◆ Problem
Taking the line with "#fff; stroke-width: 20" as the first and the line with "L 1378,321 Z" as the last, set down exactly every line in that range from the entries below, and no more.

______________________________

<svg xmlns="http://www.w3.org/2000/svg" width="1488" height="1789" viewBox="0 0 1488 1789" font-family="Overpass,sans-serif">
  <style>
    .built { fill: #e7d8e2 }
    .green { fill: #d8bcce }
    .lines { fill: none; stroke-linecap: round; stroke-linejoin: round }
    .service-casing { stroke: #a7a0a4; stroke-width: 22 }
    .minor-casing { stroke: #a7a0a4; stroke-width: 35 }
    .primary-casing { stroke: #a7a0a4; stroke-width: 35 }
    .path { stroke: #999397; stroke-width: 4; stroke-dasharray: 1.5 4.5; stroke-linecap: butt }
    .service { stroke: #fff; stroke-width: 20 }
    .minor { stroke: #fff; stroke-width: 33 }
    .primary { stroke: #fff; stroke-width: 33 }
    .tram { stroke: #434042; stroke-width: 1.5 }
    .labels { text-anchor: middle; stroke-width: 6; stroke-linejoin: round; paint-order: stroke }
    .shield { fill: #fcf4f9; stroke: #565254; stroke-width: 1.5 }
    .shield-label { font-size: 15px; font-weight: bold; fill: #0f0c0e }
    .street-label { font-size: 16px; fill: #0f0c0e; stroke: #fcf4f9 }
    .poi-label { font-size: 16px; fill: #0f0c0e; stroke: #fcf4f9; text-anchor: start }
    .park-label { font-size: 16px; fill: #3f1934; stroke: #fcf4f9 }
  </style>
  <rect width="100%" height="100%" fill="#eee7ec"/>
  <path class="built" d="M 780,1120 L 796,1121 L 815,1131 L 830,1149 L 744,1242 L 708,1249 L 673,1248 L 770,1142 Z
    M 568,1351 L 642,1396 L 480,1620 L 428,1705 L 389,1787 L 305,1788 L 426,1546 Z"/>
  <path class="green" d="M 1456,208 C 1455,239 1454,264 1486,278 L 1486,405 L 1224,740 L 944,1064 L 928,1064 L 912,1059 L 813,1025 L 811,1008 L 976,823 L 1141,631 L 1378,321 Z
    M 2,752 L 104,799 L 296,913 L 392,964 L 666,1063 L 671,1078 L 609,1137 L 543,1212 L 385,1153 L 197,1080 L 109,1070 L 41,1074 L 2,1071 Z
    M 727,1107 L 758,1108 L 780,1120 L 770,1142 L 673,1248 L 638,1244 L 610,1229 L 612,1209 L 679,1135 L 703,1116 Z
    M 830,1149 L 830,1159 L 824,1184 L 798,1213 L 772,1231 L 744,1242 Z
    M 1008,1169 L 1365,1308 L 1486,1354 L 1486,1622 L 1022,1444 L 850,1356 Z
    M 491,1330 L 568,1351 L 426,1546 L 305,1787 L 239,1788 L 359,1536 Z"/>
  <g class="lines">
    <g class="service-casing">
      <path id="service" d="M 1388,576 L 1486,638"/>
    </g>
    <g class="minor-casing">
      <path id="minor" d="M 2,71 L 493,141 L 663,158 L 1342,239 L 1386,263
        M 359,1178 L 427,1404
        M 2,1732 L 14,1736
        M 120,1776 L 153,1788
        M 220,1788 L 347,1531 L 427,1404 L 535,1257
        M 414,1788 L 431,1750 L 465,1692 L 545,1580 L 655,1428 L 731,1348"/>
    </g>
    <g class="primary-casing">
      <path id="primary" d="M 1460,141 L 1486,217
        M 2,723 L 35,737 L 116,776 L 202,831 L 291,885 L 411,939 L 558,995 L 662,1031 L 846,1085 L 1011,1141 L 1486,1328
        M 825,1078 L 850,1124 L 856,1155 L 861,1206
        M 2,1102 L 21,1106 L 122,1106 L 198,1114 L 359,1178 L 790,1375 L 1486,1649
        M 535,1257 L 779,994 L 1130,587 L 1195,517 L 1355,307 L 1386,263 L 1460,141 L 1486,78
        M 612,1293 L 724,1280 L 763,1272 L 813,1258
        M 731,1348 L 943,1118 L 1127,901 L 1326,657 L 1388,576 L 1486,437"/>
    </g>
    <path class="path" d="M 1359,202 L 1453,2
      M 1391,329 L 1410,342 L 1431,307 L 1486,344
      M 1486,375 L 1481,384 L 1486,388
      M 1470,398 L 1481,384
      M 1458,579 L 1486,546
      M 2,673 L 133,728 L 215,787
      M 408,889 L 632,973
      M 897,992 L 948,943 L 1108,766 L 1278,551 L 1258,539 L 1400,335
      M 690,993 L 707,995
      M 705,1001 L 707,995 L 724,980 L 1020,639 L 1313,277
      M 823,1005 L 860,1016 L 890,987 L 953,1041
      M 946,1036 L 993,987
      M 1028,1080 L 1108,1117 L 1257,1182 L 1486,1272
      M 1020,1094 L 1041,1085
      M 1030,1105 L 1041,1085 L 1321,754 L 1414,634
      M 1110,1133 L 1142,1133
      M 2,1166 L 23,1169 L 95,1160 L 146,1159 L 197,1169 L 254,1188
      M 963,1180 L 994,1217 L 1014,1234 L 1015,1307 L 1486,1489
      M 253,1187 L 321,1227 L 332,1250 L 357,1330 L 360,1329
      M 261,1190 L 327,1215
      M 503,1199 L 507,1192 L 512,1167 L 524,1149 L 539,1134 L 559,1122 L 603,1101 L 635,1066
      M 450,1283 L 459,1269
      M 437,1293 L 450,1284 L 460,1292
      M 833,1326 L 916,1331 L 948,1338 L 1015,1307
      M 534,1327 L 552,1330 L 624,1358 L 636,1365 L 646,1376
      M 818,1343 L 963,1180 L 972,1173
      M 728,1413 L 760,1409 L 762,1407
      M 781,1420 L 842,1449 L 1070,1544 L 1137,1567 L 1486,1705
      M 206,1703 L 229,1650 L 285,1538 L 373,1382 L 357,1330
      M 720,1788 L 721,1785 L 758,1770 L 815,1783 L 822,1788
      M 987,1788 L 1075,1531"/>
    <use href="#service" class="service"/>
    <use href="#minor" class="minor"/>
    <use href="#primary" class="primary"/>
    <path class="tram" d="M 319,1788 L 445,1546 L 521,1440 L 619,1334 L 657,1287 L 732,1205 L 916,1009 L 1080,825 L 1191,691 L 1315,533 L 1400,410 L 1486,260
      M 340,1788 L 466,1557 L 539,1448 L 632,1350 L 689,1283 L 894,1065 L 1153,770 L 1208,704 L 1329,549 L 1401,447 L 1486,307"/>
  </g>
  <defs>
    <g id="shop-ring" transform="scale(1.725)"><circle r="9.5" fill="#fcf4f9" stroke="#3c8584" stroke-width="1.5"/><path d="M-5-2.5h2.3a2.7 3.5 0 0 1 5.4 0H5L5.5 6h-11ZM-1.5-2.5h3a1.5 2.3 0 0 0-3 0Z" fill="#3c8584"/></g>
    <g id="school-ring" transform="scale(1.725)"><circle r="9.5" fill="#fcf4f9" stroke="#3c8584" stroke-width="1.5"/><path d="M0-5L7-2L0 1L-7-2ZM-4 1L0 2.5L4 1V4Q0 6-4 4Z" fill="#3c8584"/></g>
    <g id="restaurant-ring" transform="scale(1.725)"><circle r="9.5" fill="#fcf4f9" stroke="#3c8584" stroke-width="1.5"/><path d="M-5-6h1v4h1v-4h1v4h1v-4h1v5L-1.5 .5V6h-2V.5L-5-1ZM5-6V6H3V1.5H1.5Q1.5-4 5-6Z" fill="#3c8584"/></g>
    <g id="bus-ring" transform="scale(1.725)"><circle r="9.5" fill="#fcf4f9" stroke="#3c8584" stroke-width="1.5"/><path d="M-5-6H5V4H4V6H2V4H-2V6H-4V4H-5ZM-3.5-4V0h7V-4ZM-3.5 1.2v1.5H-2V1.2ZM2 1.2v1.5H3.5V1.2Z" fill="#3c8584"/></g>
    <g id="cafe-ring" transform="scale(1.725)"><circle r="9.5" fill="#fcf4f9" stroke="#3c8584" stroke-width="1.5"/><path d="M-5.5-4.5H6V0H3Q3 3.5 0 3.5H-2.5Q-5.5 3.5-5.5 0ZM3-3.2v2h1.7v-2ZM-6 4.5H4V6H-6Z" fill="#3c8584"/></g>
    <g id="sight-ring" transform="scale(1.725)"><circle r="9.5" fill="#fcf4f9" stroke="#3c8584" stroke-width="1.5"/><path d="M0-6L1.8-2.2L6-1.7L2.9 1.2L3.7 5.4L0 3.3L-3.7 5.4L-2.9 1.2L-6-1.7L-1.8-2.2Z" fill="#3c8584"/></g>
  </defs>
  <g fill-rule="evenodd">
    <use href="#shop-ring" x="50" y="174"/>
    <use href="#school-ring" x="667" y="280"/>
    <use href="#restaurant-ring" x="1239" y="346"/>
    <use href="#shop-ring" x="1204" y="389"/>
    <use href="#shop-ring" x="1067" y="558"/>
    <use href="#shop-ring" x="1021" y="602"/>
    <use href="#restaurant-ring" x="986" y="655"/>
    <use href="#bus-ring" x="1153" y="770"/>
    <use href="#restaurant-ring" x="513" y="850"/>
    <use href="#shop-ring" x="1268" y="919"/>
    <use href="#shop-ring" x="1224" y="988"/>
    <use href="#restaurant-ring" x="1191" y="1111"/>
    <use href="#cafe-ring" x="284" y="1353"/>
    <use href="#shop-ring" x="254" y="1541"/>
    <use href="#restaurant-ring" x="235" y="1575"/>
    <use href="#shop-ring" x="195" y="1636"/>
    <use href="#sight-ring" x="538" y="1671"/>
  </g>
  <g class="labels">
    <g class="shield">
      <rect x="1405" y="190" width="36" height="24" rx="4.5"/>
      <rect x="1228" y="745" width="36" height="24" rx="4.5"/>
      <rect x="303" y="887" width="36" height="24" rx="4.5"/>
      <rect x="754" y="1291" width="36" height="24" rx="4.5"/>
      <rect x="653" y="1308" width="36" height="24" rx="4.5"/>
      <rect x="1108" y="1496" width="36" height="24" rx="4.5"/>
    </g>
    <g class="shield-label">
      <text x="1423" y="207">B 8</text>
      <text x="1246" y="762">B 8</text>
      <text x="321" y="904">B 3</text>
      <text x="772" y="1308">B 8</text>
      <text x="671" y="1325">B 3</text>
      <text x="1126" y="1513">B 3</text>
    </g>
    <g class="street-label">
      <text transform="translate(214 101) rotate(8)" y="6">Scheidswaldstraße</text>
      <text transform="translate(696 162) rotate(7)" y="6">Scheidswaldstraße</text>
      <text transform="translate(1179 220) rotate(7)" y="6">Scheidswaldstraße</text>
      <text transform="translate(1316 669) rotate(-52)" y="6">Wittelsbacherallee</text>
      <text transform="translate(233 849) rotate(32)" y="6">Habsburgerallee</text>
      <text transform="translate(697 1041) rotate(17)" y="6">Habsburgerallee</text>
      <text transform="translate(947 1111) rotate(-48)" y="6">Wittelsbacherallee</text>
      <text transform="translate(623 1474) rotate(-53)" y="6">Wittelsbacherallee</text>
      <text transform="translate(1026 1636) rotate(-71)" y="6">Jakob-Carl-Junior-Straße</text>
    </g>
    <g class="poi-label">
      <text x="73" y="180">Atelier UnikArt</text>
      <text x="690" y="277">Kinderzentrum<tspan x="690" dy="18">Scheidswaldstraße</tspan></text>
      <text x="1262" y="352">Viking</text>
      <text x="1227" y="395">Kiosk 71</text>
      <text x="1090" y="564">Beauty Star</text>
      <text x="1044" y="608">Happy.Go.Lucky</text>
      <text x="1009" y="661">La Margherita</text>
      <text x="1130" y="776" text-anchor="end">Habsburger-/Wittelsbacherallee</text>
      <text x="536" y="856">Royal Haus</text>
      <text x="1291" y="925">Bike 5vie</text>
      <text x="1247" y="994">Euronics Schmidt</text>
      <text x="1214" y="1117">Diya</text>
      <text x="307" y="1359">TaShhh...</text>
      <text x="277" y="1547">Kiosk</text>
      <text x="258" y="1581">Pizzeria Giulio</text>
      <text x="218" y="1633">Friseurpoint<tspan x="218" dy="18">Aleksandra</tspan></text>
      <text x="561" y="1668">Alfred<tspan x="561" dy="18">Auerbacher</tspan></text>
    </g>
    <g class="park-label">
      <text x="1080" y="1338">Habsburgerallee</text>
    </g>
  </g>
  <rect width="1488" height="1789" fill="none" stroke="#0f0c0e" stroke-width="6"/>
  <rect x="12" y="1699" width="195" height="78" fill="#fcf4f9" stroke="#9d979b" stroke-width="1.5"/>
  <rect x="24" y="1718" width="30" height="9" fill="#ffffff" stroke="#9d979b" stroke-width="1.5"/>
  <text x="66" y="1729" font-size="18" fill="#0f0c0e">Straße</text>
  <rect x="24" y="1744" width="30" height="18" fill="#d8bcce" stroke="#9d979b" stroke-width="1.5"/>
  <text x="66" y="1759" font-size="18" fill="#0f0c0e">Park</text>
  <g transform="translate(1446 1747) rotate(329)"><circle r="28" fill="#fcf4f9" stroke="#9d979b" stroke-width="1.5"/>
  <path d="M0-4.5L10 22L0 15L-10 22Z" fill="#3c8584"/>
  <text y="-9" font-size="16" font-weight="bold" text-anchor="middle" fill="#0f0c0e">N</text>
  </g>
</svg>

______________________________

◆ Completed task
    .service { stroke: #fff; stroke-width: 20 }
    .minor { stroke: #fff; stroke-width: 33 }
    .primary { stroke: #fff; stroke-width: 33 }
    .tram { stroke: #434042; stroke-width: 1.5 }
    .labels { text-anchor: middle; stroke-width: 6; stroke-linejoin: round; paint-order: stroke }
    .shield { fill: #fcf4f9; stroke: #565254; stroke-width: 1.5 }
    .shield-label { font-size: 15px; font-weight: bold; fill: #0f0c0e }
    .street-label { font-size: 16px; fill: #0f0c0e; stroke: #fcf4f9 }
    .poi-label { font-size: 16px; fill: #0f0c0e; stroke: #fcf4f9; text-anchor: start }
    .park-label { font-size: 16px; fill: #3f1934; stroke: #fcf4f9 }
  </style>
  <rect width="100%" height="100%" fill="#eee7ec"/>
  <path class="built" d="M 780,1120 L 796,1121 L 815,1131 L 830,1149 L 744,1242 L 708,1249 L 673,1248 L 770,1142 Z
    M 568,1351 L 642,1396 L 480,1620 L 428,1705 L 389,1787 L 305,1788 L 426,1546 Z"/>
  <path class="green" d="M 1456,208 C 1455,239 1454,264 1486,278 L 1486,405 L 1224,740 L 944,1064 L 928,1064 L 912,1059 L 813,1025 L 811,1008 L 976,823 L 1141,631 L 1378,321 Z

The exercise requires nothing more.